Elizabeth Means-Binns, a resident of the archdiocesan St. Francis Villa senior housing complex, said being a grandparent is a mix of joy, anxiety and a sense of connection. (Elizabeth Means-Binns)

Joy, anxiety and a sense of connection are all part of being a grandparent, said one resident at an archdiocesan senior housing complex.

On July 24, the Catholic Church will mark the World Day for Grandparents and the Elderly, instituted by Pope Francis in 2021 to honor seniors as a vital link between generations. The observance takes place every year on the fourth Sunday of July, coinciding with the feast of SS. Joachim and Anne, Jesus’ maternal grandparents.

Elizabeth Means-Binns said her 13 grandchildren and 10 great-grandchildren, whose ages in total range from one to 34, keep her “involved and outside of” herself.
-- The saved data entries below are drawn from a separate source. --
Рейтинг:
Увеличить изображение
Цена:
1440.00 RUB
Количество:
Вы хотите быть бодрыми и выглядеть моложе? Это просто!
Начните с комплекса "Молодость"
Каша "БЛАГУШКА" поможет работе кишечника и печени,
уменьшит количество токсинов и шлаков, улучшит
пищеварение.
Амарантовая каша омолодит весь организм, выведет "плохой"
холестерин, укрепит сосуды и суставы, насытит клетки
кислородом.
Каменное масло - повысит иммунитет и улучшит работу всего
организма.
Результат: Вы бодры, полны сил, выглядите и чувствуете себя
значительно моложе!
“If I didn’t have my grandkids, I wouldn’t know silly songs like ‘Baby Shark,’ or what kind of candy kids are eating,” said Means-Binns, who lives at St. Francis Villa in Philadelphia. The community is one of several operated by archdiocesan Catholic Housing and Community Services, which provides a continuum of care to seniors throughout the five-county area.
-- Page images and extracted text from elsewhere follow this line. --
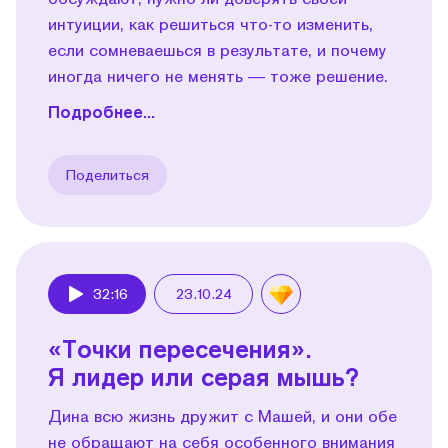
интуиции, как решиться что-то изменить,
если сомневаешься в результате, и почему
иногда ничего не менять — тоже решение.
Подробнее...
Поделиться
32:16
23.10.24
Play
«Точки пересечения».
Я лидер или серая мышь?
Дина всю жизнь дружит с Машей, и они обе
не обращают на себя особенного внимания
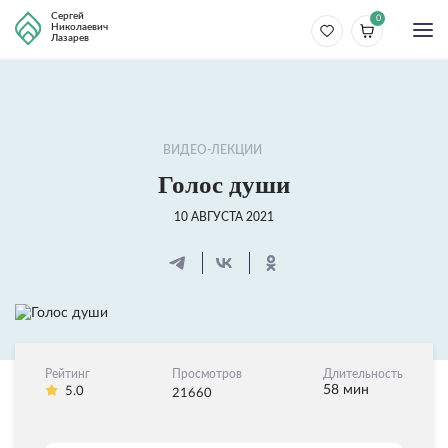
Сергей
0
Николаевич
Лазарев
ВИДЕО-ЛЕКЦИИ
Голос души
10 АВГУСТА 2021
Рейтинг
Просмотров
Длительность
58 мин
5.0
21660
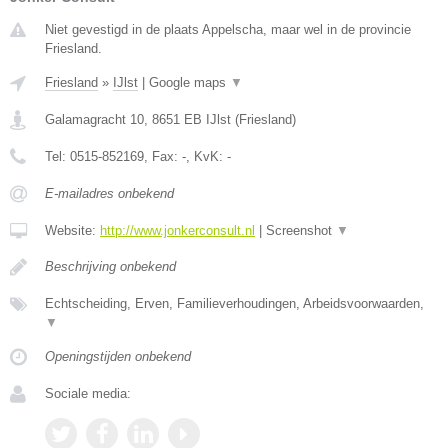
Niet gevestigd in de plaats Appelscha, maar wel in de provincie
Friesland.
Friesland
»
IJlst
|
Google maps
▼
Galamagracht 10
,
8651 EB
IJlst
(
Friesland
)
Tel:
0515-852169
, Fax:
-
, KvK:
-
E-mailadres onbekend
Website:
http://www.jonkerconsult.nl
|
Screenshot
▼
Beschrijving onbekend
Echtscheiding, Erven, Familieverhoudingen, Arbeidsvoorwaarden,
▼
Openingstijden onbekend
Sociale media:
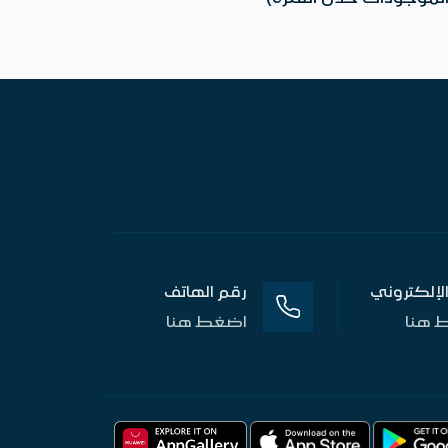
 الإلكتروني
رقم الهاتف
 هنا
اضغط هنا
A retired human resources and corporate administration professional, Means-Binns admits the delight she takes in her grandkids is marred by all-too-real fears for their safety.

“We’ve had three people in our family who have been victims of crime and gun violence, two this year and one last year,” she said. “One of my grandchildren and a close cousin were both shot. My grandson survived, but his cousin died.”
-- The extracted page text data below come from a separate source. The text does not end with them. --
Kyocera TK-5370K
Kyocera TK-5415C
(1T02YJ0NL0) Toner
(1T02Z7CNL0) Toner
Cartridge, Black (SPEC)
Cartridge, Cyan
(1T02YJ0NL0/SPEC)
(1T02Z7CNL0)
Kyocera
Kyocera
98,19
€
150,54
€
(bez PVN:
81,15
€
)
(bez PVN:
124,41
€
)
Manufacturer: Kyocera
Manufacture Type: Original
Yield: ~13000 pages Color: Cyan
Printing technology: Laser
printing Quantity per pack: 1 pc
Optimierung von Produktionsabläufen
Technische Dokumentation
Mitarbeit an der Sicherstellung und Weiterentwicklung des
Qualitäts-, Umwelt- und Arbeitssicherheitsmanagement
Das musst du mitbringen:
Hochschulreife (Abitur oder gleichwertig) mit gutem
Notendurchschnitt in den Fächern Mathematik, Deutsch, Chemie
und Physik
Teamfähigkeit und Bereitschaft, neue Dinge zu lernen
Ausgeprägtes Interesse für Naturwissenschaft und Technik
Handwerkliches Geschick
She and her sister have talked about what the latter calls “pre-traumatic stress syndrome,” due to “being so worried about these kids out there.”


Means-Binns said her “larger hope is that we can do something about the atmosphere and the social problems” that result in conflict and tragedy.

Grandparents can play a key role, she said, noting that she had raised one of her grandsons for a period of time as his mother worked through some personal issues.

“We started having a lunch date when he was about four years old,” said Means-Binns. “And we didn’t go out; we made lunch, we set the table and I showed him how things were supposed to be done. I enjoy passing old-fashioned things along.”

Among the lessons she imparts are “social skills and manners,” along with a strong work ethic – something she inherited from her own grandparents, with whom she lived while growing up in North Philadelphia.

From an early age, Means-Binns helped out in the family’s corner grocery store, absorbing her grandparents’ wisdom – particularly her grandmother’s wise and witty sayings.

“There were so many of them that we have a running list,” she said. “Things like, ‘Use your head for more than a hat rack,’ or describing someone as being ‘so lazy that when she walks down the street, even her dress doesn’t move.’”

Now writing two books, including her memoirs, Means-Binns hopes her own words find a home in her grandkids’ hearts.

A La Salle University graduate, she impresses upon her grandkids the importance of discerning one’s unique destiny, even if the process takes a few unexpected turns.

“I don’t want them to be afraid to switch careers,” she said. “I would want them to be adventurous – not foolhardy, but adventurous. I want them to do what makes them happy, and what they would be good at.”

And having shared her advice, Means-Binns leaves the decision-making up to her grandkids.

“Being a grandparent is a joyful experience,” she said with a chuckle. “You can send the kids home.”